## Work item
Pull every line of text from the data below and reproduce it word for word, keeping the original order and line breaks. Leave out the pictures.

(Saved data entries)
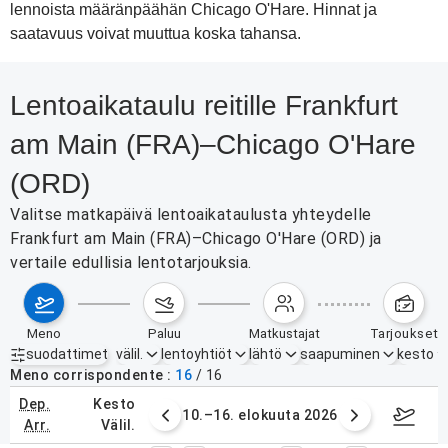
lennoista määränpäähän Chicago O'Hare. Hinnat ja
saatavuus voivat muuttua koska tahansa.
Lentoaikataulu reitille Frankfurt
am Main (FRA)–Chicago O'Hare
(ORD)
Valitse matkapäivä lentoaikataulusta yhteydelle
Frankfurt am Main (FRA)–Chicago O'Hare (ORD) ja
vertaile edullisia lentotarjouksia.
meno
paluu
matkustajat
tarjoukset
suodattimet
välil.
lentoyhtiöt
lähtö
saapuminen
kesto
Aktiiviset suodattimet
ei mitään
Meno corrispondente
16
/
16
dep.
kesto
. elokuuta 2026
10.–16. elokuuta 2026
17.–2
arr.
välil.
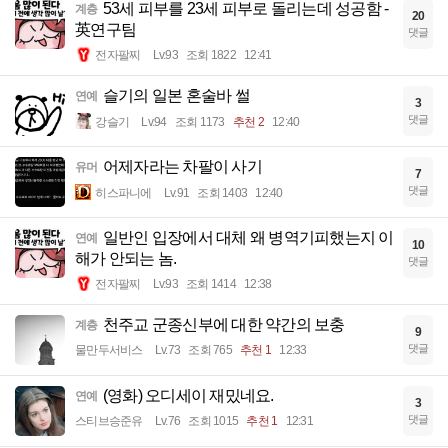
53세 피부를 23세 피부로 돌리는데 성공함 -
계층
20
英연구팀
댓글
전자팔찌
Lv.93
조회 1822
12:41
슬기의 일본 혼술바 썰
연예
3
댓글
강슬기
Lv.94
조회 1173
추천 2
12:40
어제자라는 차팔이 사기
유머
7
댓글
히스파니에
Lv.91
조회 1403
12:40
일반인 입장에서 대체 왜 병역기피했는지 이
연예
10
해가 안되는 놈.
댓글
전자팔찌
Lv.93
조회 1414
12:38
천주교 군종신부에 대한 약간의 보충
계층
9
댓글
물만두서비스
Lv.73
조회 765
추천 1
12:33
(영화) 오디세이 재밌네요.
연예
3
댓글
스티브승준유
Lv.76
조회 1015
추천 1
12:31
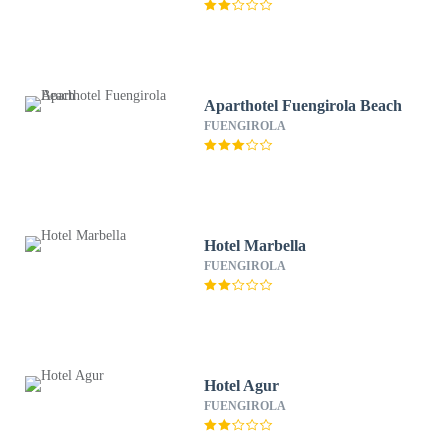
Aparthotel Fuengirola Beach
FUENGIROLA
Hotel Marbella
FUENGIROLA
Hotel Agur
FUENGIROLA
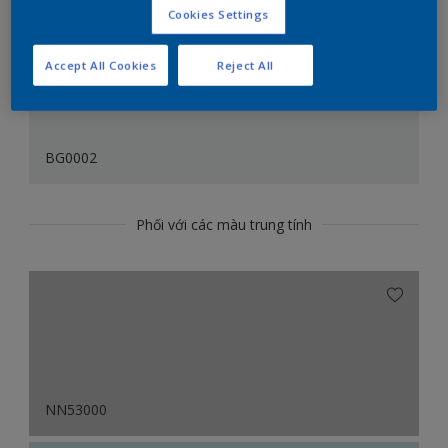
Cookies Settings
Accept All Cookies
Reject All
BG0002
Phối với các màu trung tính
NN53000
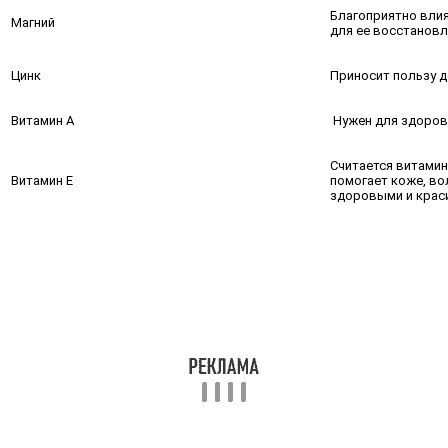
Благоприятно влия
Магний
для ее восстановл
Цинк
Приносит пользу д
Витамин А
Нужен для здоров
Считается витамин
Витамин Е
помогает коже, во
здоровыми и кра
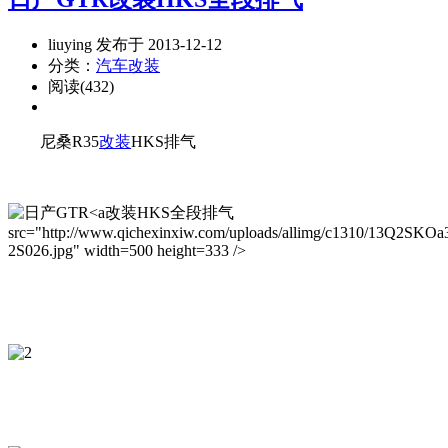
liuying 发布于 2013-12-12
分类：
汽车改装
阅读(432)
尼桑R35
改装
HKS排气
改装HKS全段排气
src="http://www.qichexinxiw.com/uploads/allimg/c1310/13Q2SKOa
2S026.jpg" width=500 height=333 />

## Result below
lennoista määränpäähän Chicago O'Hare. Hinnat ja
saatavuus voivat muuttua koska tahansa.
Lentoaikataulu reitille Frankfurt
am Main (FRA)–Chicago O'Hare
(ORD)
Valitse matkapäivä lentoaikataulusta yhteydelle
Frankfurt am Main (FRA)–Chicago O'Hare (ORD) ja
vertaile edullisia lentotarjouksia.
meno
paluu
matkustajat
tarjoukset
suodattimet
välil.
lentoyhtiöt
lähtö
saapuminen
kesto
Aktiiviset suodattimet
ei mitään
Meno corrispondente
16
/
16
dep.
kesto
. elokuuta 2026
10.–16. elokuuta 2026
17.–2
arr.
välil.
53세 피부를 23세 피부로 돌리는데 성공함 -
계층
20
英연구팀
댓글
전자팔찌
Lv.93
조회 1822
12:41
슬기의 일본 혼술바 썰
연예
3
댓글
강슬기
Lv.94
조회 1173
추천 2
12:40
어제자라는 차팔이 사기
유머
7
댓글
히스파니에
Lv.91
조회 1403
12:40
일반인 입장에서 대체 왜 병역기피했는지 이
연예
10
해가 안되는 놈.
댓글
전자팔찌
Lv.93
조회 1414
12:38
천주교 군종신부에 대한 약간의 보충
계층
9
댓글
물만두서비스
Lv.73
조회 765
추천 1
12:33
(영화) 오디세이 재밌네요.
연예
3
댓글
스티브승준유
Lv.76
조회 1015
추천 1
12:31
Aparthotel Fuengirola Beach
FUENGIROLA
Hotel Marbella
FUENGIROLA
Hotel Agur
FUENGIROLA
Cookies Settings
Accept All Cookies
Reject All
BG0002
Phối với các màu trung tính
NN53000
Благоприятно влия
Магний
для ее восстановл
Цинк
Приносит пользу д
Витамин А
Нужен для здоров
Считается витамин
Витамин Е
помогает коже, во
здоровыми и кра
liuying 发布于 2013-12-12
分类：
汽车改装
阅读(432)
尼桑R35
改装
HKS排气
改装HKS全段排气
src="http://www.qichexinxiw.com/uploads/allimg/c1310/13Q2SKOa
2S026.jpg" width=500 height=333 />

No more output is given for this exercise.